A friend of mine went to an anti-war rally with a sign that read "Love the Warriors, Hate the War." The war in Iraq is a reasonable topic for debate, or should be. The way we, as a nation, treat our veterans should not be up for discussion. Unfortunately, the lack of discussion worked the wrong way on March 21, when the House of Representatives, on party lines, voted in support of a budget that cut $265 billion over 10 years in programs such as Medicaid, veterans' benefits, student loans, housing assistance and pensions and benefits for federal employees. The cuts to the Veterans Administration budget have been estimated at $14&endash;$15 billion over the next 10 years. This was even more stringent than President Bush's initial budget, which had called for a nominal increase in the VA budget, although even this was done by factoring in higher co-pays for VA health services, so that the veterans themselves would pay for the budget increase.
The Veterans Administration estimates that there are over 25 million living veterans, and more than 75% served during a period of active hostilities. Including dependents of veterans, over 70 million people are entitled to some VA benefits.
Forgetfulness after the fact is fair game. We, whether as individuals or as a nation, forget things, which is why we're so often reduced to going around in circles. Even so, forgetting the contributions of veterans while apparently relying on news of a war to keep the details of the budget vote hidden in the back of the paper, and off the broadcast news, takes audacity.
Similarly, according to the Kaiser Foundation Daily Health Report, on March 31 the House rejected a Senate-backed plan that would provide $262,100 for the families of people who died as a result of smallpox vaccine injection. Project Bioshield, the administration's plan to develop and distribute vaccines against the infections that might typically be used in germ warfare, was approved by the Senate Health, Education, Labor & Pensions Committee on March 19. It provides a great deal of financial and legal protection for the companies that will produce the vaccines. The legislation assures vaccine manufacturers that they will make a profit. It does not provide any assurances for the people who might be injured by the vaccines themselves, or for their families. The people most likely to be injured by the vaccinations are people in the armed services, and first responders, police, firefighters, and emergency medical technicians.

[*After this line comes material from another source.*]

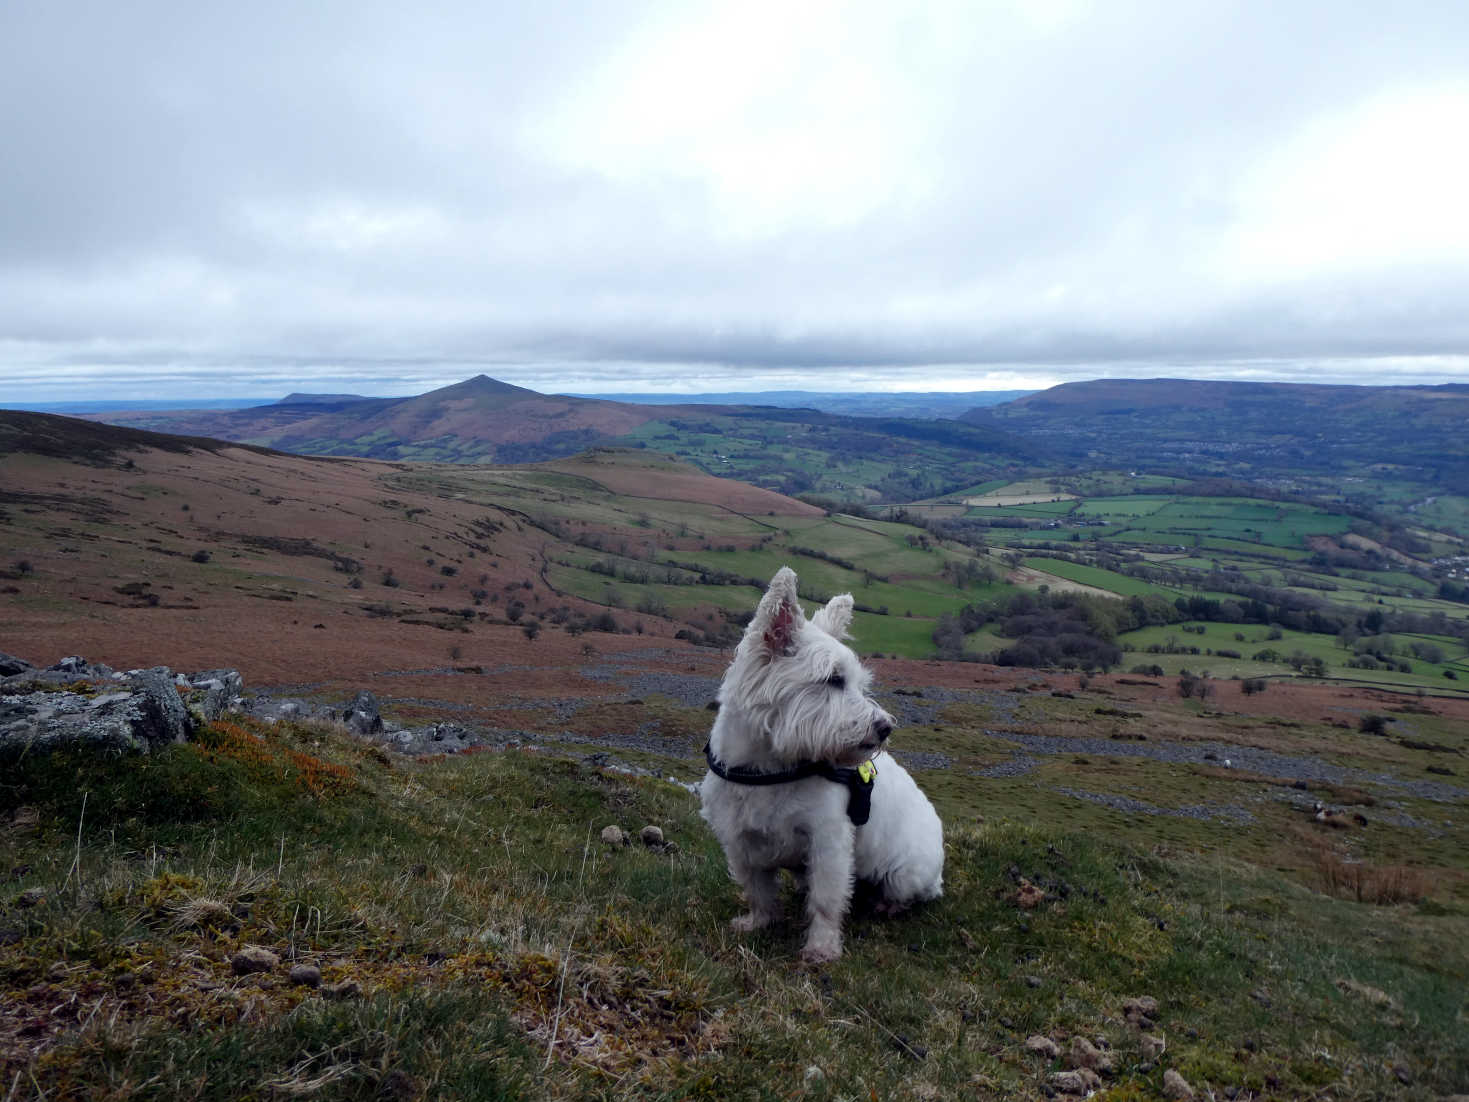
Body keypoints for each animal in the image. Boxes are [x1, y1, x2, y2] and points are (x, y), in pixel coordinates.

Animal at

The administration's attitude towards the people in the military and the first responders in case of terrorism attacks seems like a continuation of President Bush's policies. While the administration has publicly lauded the first responders, and used the tragedy of Sept. 11 as a justification for its policies, Bush vetoed a budget supplement to provide funding for safety and communications equipment for firefighters.
It seems to be of more than passing interest that the House of Representatives has been more willing to fall in lockstep with the administration than has the Senate. The House, after all, is the legislative body charged with considering the welfare of the people, while the senators represent their states. House members have a short term of office, only two years, and should be responsive to the needs of their constituencies. Instead, they seem to be more receptive to the demands of the administration and political leadership than the senators. The difference may be that senators, being fewer, are better able to get campaign contributions from all over the country, while representatives are more dependent on the largess of the party. The result is that representatives are more likely to vote their party's interests (as defined by party leadership) than constituent interest. In other words, the majority of House members feel that political advertising is more important to their careers than a constituent-oriented voting record. Sadly, the voters seem to agree.
There are flags flying, and yellow ribbons, and signs that say "support the troops." Today, they're troops, but tomorrow they'll be veterans. And they've already been told how they'll be welcomed home.
Sam Uretsky is a writer and pharmacist living on Long Island, N.Y.